Another difficulty introduced by IMFA is the bar on other forms of relief for individuals holding conditional resident status or who are found to have committed marriage fraud. The law prohibits foreign nationals from adjusting status in the US while holding conditional resident status, in the event, say, that the marriage fell apart but the conditional resident has since married another US citizen or is otherwise eligible for an immigrant visa. (The Board of Immigration Appeals, however, has held, in Matter of Stockwell, 20 I&N Dec. 309 (BIA 1991), that the law does not bar a new adjustment should the conditional resident status be lawfully terminated.)

For individuals who have been found to have entered into a marriage to evade immigration laws, there is an even more onerous penalty—not only can they not adjust their status, they are ineligible to have any petition approved on their behalf—even if not based on marriage to another US citizen but rather based on work or another family relationship.
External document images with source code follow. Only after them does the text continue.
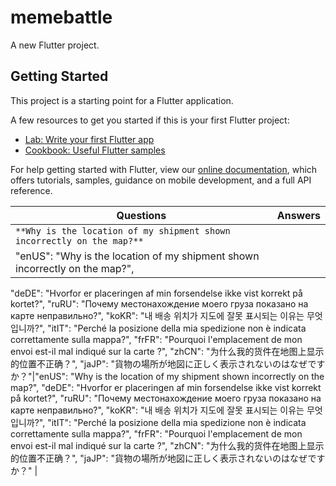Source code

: # memebattle

A new Flutter project.

## Getting Started

This project is a starting point for a Flutter application.

A few resources to get you started if this is your first Flutter project:

- [Lab: Write your first Flutter app](https://flutter.dev/docs/get-started/codelab)
- [Cookbook: Useful Flutter samples](https://flutter.dev/docs/cookbook)

For help getting started with Flutter, view our
[online documentation](https://flutter.dev/docs), which offers tutorials,
samples, guidance on mobile development, and a full API reference.

|Questions        |Answers                                         |
|------------|--------------------------------------------|
|`**Why is the location of my shipment shown incorrectly on the map?**`|
|"enUS": "Why is the location of my shipment shown incorrectly on the map?",
  "deDE": "Hvorfor er placeringen af min forsendelse ikke vist korrekt på kortet?",
  "ruRU": "Почему местонахождение моего груза показано на карте неправильно?",
  "koKR": "내 배송 위치가 지도에 잘못 표시되는 이유는 무엇입니까?",
  "itIT": "Perché la posizione della mia spedizione non è indicata correttamente sulla mappa?",
  "frFR": "Pourquoi l'emplacement de mon envoi est-il mal indiqué sur la carte ?",
  "zhCN": "为什么我的货件在地图上显示的位置不正确？",
  "jaJP": "貨物の場所が地図に正しく表示されないのはなぜですか？"|"enUS": "Why is the location of my shipment shown incorrectly on the map?",
                                                            "deDE": "Hvorfor er placeringen af min forsendelse ikke vist korrekt på kortet?",
                                                            "ruRU": "Почему местонахождение моего груза показано на карте неправильно?",
  "koKR": "내 배송 위치가 지도에 잘못 표시되는 이유는 무엇입니까?",
  "itIT": "Perché la posizione della mia spedizione non è indicata correttamente sulla mappa?",
  "frFR": "Pourquoi l'emplacement de mon envoi est-il mal indiqué sur la carte ?",
  "zhCN": "为什么我的货件在地图上显示的位置不正确？",
  "jaJP": "貨物の場所が地図に正しく表示されないのはなぜですか？"    |

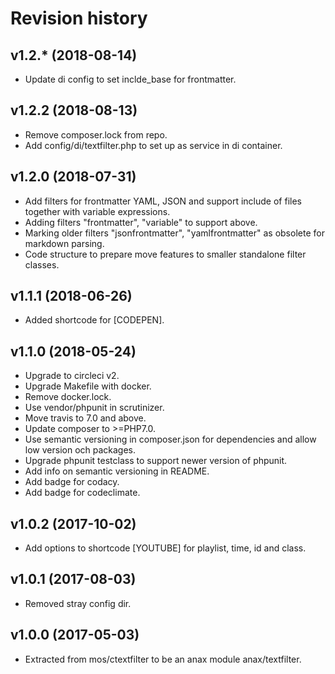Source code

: Revision history
=================================



v1.2.* (2018-08-14)
-----------------------------------

* Update di config to set inclde_base for frontmatter.



v1.2.2 (2018-08-13)
-----------------------------------

* Remove composer.lock from repo.
* Add config/di/textfilter.php to set up as service in di container.



v1.2.0 (2018-07-31)
-----------------------------------

* Add filters for frontmatter YAML, JSON and support include of files together with variable expressions.
* Adding filters "frontmatter", "variable" to support above.
* Marking older filters "jsonfrontmatter", "yamlfrontmatter" as obsolete for markdown parsing.
* Code structure to prepare move features to smaller standalone filter classes.



v1.1.1 (2018-06-26)
-----------------------------------

* Added shortcode for [CODEPEN].



v1.1.0 (2018-05-24)
-----------------------------------

* Upgrade to circleci v2.
* Upgrade Makefile with docker.
* Remove docker.lock.
* Use vendor/phpunit in scrutinizer.
* Move travis to 7.0 and above.
* Update composer to >=PHP7.0.
* Use semantic versioning in composer.json for dependencies and allow low version och packages.
* Upgrade phpunit testclass to support newer version of phpunit.
* Add info on semantic versioning in README.
* Add badge for codacy.
* Add badge for codeclimate.



v1.0.2 (2017-10-02)
-----------------------------------

* Add options to shortcode [YOUTUBE] for playlist, time, id and class.



v1.0.1 (2017-08-03)
---------------------------------

* Removed stray config dir.



v1.0.0 (2017-05-03)
---------------------------------

* Extracted from mos/ctextfilter to be an anax module anax/textfilter.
This bar does require that the Immigration authorities prove the marriage fraud by clear and convincing evidence, a standard not automatically met in the case of a couple that is simply non-traditional or without the usual documentary evidence of joint habitation that USCIS tends to expect.

Of course, concerns about fraud in the immigration process relate not just to marriage-based cases, and in the last several years the authorities have stepped up their efforts to uncover fraud under the DHS’s Office of Fraud Detection and National Security. It has become increasingly common for USCIS officers to scour the Internet and social media for derogatory information about immigrants and their US citizen spouses alike. Officers have used this information to make fraud determinations (or at least make presumptions about fraud) that have scuttled unsuspecting (and oversharing) applicants. Sometimes the information found is not accurate, nor is it even posted by the individual in question; sometimes it doesn’t relate to them at all but someone else with their name.

In situations where the validity of a marriage is in question, USCIS has the authority to conduct follow up interviews with couples where they are separated from each other and asked invasive and sometimes inappropriate questions. Unfortunately, this leaves unrepresented and unprepared but legitimate married couples at a disadvantage when a husband forgets the color of his wife’s toothbrush or is taken aback by an officer’s question about their sex life.

Over time, the system has opened up to more non-traditional couples (most notably, same-sex couples), but stories like that of Ms. Barrientos risk hardening officers that already presume fraud in most marriage cases that cross their desk. Regardless of how rare or outlandish her story is, Ms. Barrientos’s antics confirm bad assumptions. I hope they will be seen for what they are and won’t be used as a pretext to introduce additional harsh legislation that only causes hardship to legitimate married couples seeking to follow the rules.